The linear cascaded chain and ring topologies can be implemented in scalable cellular VLSI architectures on either a 1-D and 2-D grid. To realize the chain and ring topologies on a 2-D grid, shown in Figure 1, two sets of linear cascade segments are interleaved in opposing directions, and external connections at the periphery of the array span no more than two adjacent cell spacings on the grid.

Theory on the statistical and dynamical randomness properties of both topologies is presented in [23]. This paper focuses on circuit architectures and VLSI implementation.

#### 3. IMPLEMENTATION

Analog VLSI implementation offers potentially higher integration density and higher energy efficiency than equivalent digital VLSI implementations. Unlike more convential analog designs, where high precision and high noise rejection are primary design constraints, the circuits can be implemented with minimum-size, noisy and imprecise components biased at lower currents.

## 3.1. Architecture

We have adopted an implementation style using low-power, highdensity switched-capacitor circuits, producing a voltage output format,  $V_i(k)$ . In principle, compact alternative realizations using current-mode technology, of the type used in [16], can be derived as well.

The switched-capacitor architecture implementing the MASH cell is shown in Figure 2 (a), and the corresponding signal timing diagram is given in Figure 2 (b). The state  $V_i(k)$ , corresponding to  $x_i(k)$ , is stored across capacitor  $C_2$ . To save power and silicon realestate, the amplifier A serves the dual purpose of accumulator  $\frac{1}{z-1}$  and quantizer f, controlled by the COMP signal. When COMP is



Figure 2: Switched-capacitor MASH modulator cell. (a) Simplified circuit diagram. (b) Timing diagram.
....
* [What you have to do]
Reproduce the full excerpt above on the analog VLSI implementation of chain and ring topologies, keeping every word, symbol and line unchanged.
....
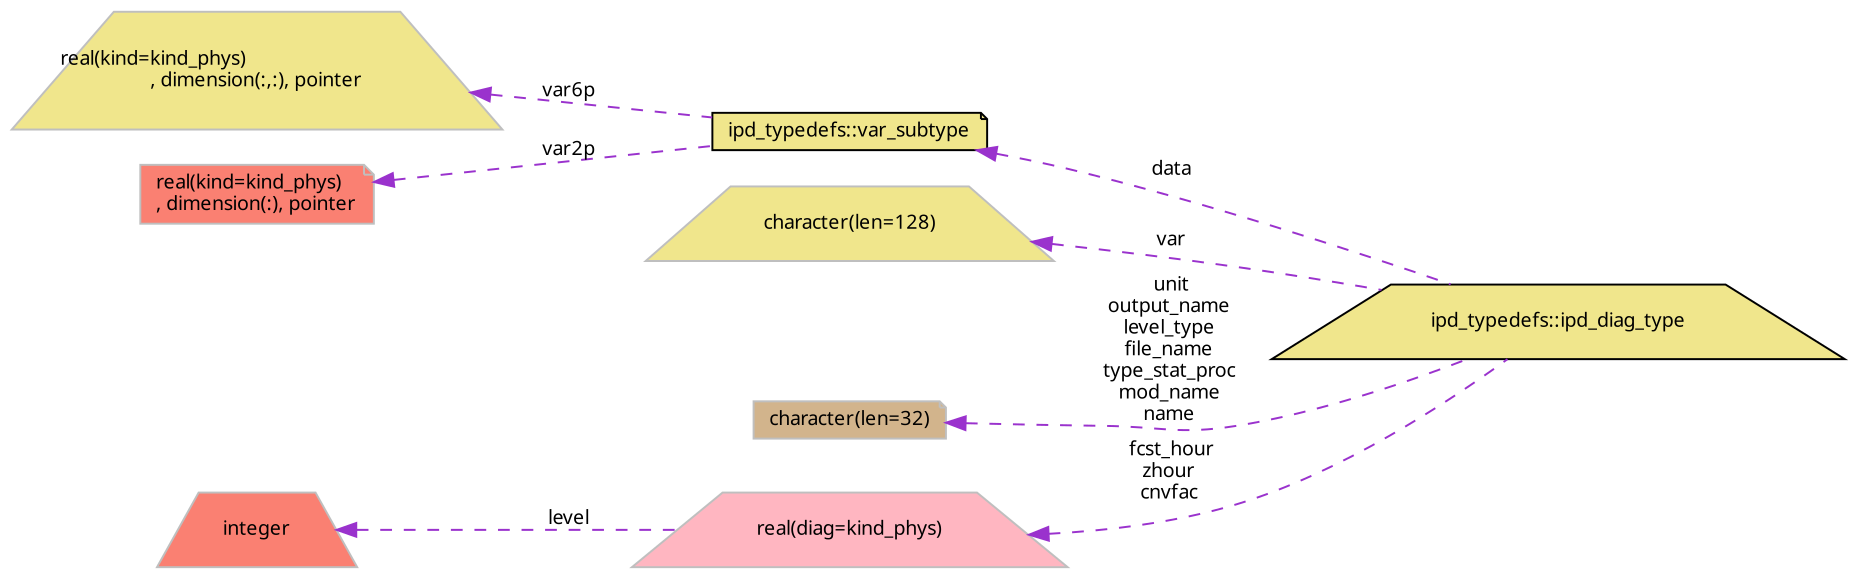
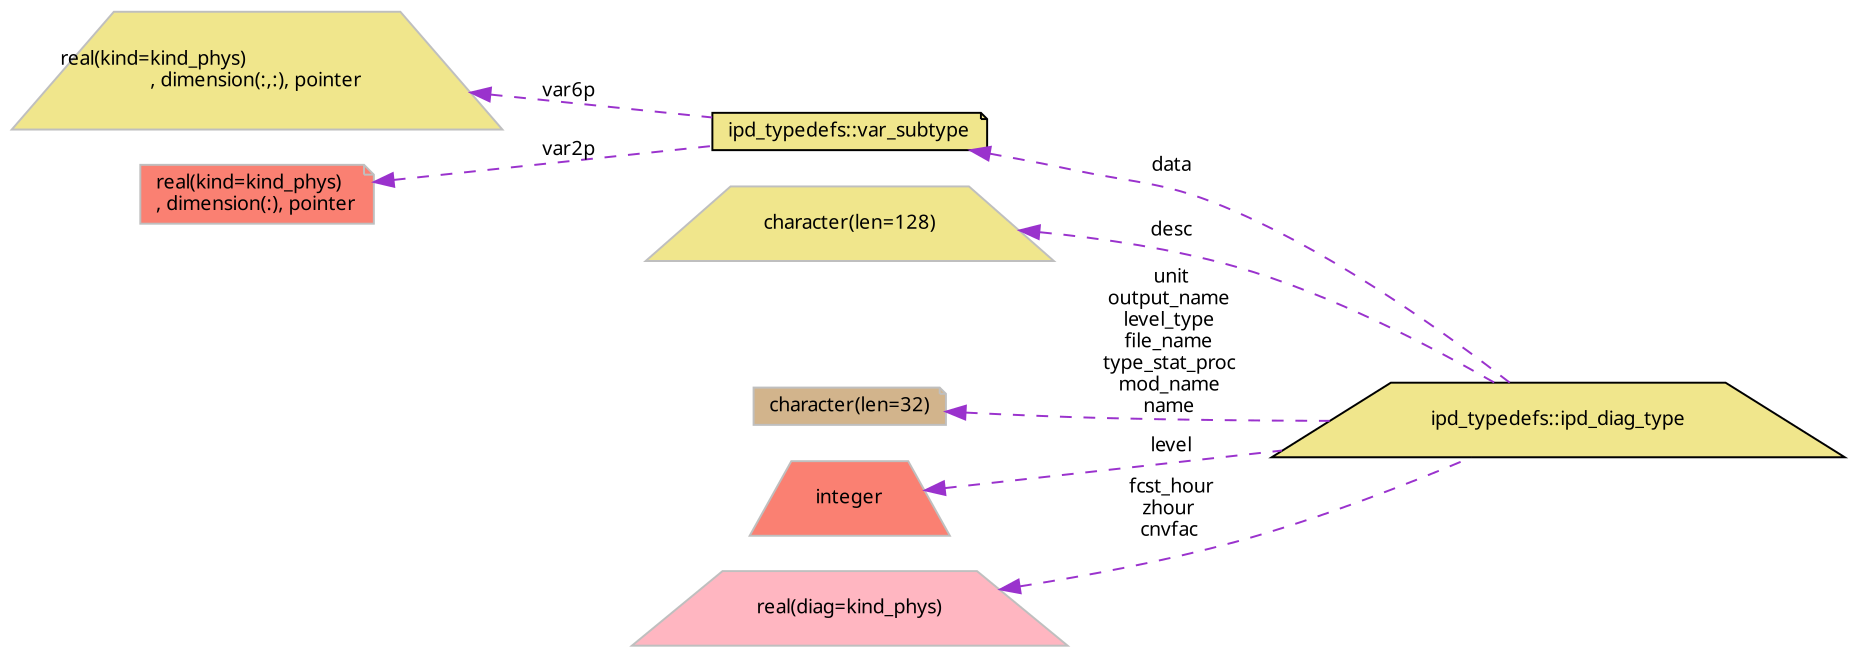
  digraph {
    fontname="Noto Sans"
    rankdir=LR
    node [color=grey75 fillcolor=khaki fontname="Noto Sans" fontsize=10 shape=trapezium style=filled]
    edge [color=darkorchid3 dir=back fontname="Noto Sans" fontsize=10 labelfontname=Helvetica labelfontsize=10 style=dashed]
    n1 [color=black fontcolor=black height=0.2 label="ipd_typedefs::ipd_diag_type" width=0.4]
    n2 [color=black height=0.2 label="ipd_typedefs::var_subtype" shape=note width=0.4]
    n3 [height=0.2 label="real(kind=kind_phys)\l, dimension(:,:), pointer" width=0.4]
    n4 [fillcolor=salmon height=0.2 label="real(kind=kind_phys)\l, dimension(:), pointer" shape=note width=0.4]
    n5 [height=0.2 label="character(len=128)" width=0.4]
    n6 [fillcolor=tan height=0.2 label="character(len=32)" shape=note width=0.4]
    n7 [fillcolor=salmon height=0.2 label=integer width=0.4]
    n8 [fillcolor=lightpink height=0.2 label="real(diag=kind_phys)" width=0.4]
    n2 -> n1 [label=" data"]
    n3 -> n2 [label=" var6p"]
    n4 -> n2 [label=" var2p"]
-   n5 -> n1 [label=" var"]
+   n5 -> n1 [label=" desc"]
    n6 -> n1 [label=" unit\noutput_name\nlevel_type\nfile_name\ntype_stat_proc\nmod_name\nname"]
-   n7 -> n8 [label=" level"]
+   n7 -> n1 [label=" level"]
    n8 -> n1 [label=" fcst_hour\nzhour\ncnvfac"]
  }
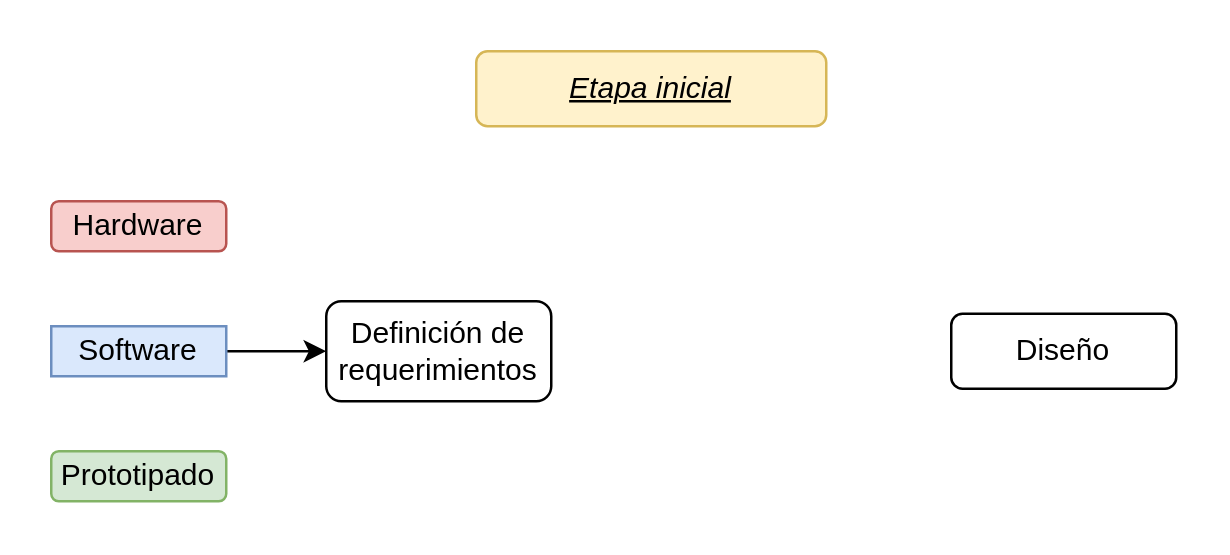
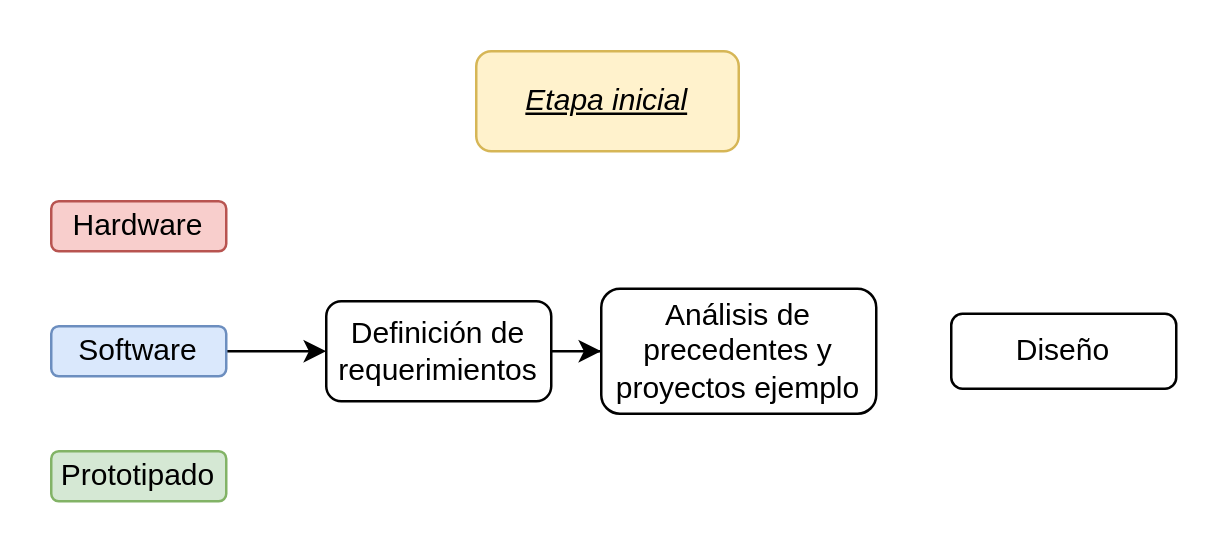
  <mxCell id="0" />
  <mxCell id="1" parent="0" />
  <mxCell id="2" value="Hardware" style="rounded=1;whiteSpace=wrap;html=1;fillColor=#f8cecc;strokeColor=#b85450;" vertex="1" parent="1"><mxGeometry x="20" y="80" width="70" height="20" as="geometry" /></mxCell>
  <mxCell id="3" style="edgeStyle=orthogonalEdgeStyle;rounded=0;orthogonalLoop=1;jettySize=auto;html=1;exitX=1;exitY=0.5;exitDx=0;exitDy=0;entryX=0;entryY=0.5;entryDx=0;entryDy=0;" edge="1" parent="1" source="4" target="7"><mxGeometry relative="1" as="geometry"><mxPoint x="160" y="140" as="targetPoint" /></mxGeometry></mxCell>
- <mxCell id="4" value="Software&lt;br&gt;" style="whiteSpace=wrap;html=1;fillColor=#dae8fc;strokeColor=#6c8ebf;rounded=0;" vertex="1" parent="1"><mxGeometry x="20" y="130" width="70" height="20" as="geometry" /></mxCell>
+ <mxCell id="4" value="Software&lt;br&gt;" style="rounded=1;whiteSpace=wrap;html=1;fillColor=#dae8fc;strokeColor=#6c8ebf;" vertex="1" parent="1"><mxGeometry x="20" y="130" width="70" height="20" as="geometry" /></mxCell>
  <mxCell id="5" value="Prototipado" style="rounded=1;whiteSpace=wrap;html=1;fillColor=#d5e8d4;strokeColor=#82b366;" vertex="1" parent="1"><mxGeometry x="20" y="180" width="70" height="20" as="geometry" /></mxCell>
+ <mxCell id="6" style="edgeStyle=orthogonalEdgeStyle;rounded=0;orthogonalLoop=1;jettySize=auto;html=1;exitX=1;exitY=0.5;exitDx=0;exitDy=0;" edge="1" parent="1" source="7" target="8"><mxGeometry relative="1" as="geometry"><mxPoint x="250" y="140" as="targetPoint" /></mxGeometry></mxCell>
  <mxCell id="7" value="Definición de requerimientos" style="rounded=1;whiteSpace=wrap;html=1;" vertex="1" parent="1"><mxGeometry x="130" y="120" width="90" height="40" as="geometry" /></mxCell>
- <mxCell id="9" value="Etapa inicial" style="rounded=1;whiteSpace=wrap;html=1;fillColor=#fff2cc;strokeColor=#d6b656;fontStyle=6" vertex="1" parent="1"><mxGeometry x="190" y="20" width="140" height="30" as="geometry" /></mxCell>
+ <mxCell id="8" value="Análisis de precedentes y proyectos ejemplo" style="rounded=1;whiteSpace=wrap;html=1;" vertex="1" parent="1"><mxGeometry x="240" y="115" width="110" height="50" as="geometry" /></mxCell>
+ <mxCell id="9" value="Etapa inicial" style="rounded=1;whiteSpace=wrap;html=1;fillColor=#fff2cc;strokeColor=#d6b656;fontStyle=6" vertex="1" parent="1"><mxGeometry x="190" y="20" width="105" height="40" as="geometry" /></mxCell>
  <mxCell id="10" value="Diseño" style="rounded=1;whiteSpace=wrap;html=1;" vertex="1" parent="1"><mxGeometry x="380" y="125" width="90" height="30" as="geometry" /></mxCell>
....
* [Solution to the exercise]
The linear cascaded chain and ring topologies can be implemented in scalable cellular VLSI architectures on either a 1-D and 2-D grid. To realize the chain and ring topologies on a 2-D grid, shown in Figure 1, two sets of linear cascade segments are interleaved in opposing directions, and external connections at the periphery of the array span no more than two adjacent cell spacings on the grid.

Theory on the statistical and dynamical randomness properties of both topologies is presented in [23]. This paper focuses on circuit architectures and VLSI implementation.

#### 3. IMPLEMENTATION

Analog VLSI implementation offers potentially higher integration density and higher energy efficiency than equivalent digital VLSI implementations. Unlike more convential analog designs, where high precision and high noise rejection are primary design constraints, the circuits can be implemented with minimum-size, noisy and imprecise components biased at lower currents.

## 3.1. Architecture

We have adopted an implementation style using low-power, highdensity switched-capacitor circuits, producing a voltage output format,  $V_i(k)$ . In principle, compact alternative realizations using current-mode technology, of the type used in [16], can be derived as well.

The switched-capacitor architecture implementing the MASH cell is shown in Figure 2 (a), and the corresponding signal timing diagram is given in Figure 2 (b). The state  $V_i(k)$ , corresponding to  $x_i(k)$ , is stored across capacitor  $C_2$ . To save power and silicon realestate, the amplifier A serves the dual purpose of accumulator  $\frac{1}{z-1}$  and quantizer f, controlled by the COMP signal. When COMP is



Figure 2: Switched-capacitor MASH modulator cell. (a) Simplified circuit diagram. (b) Timing diagram.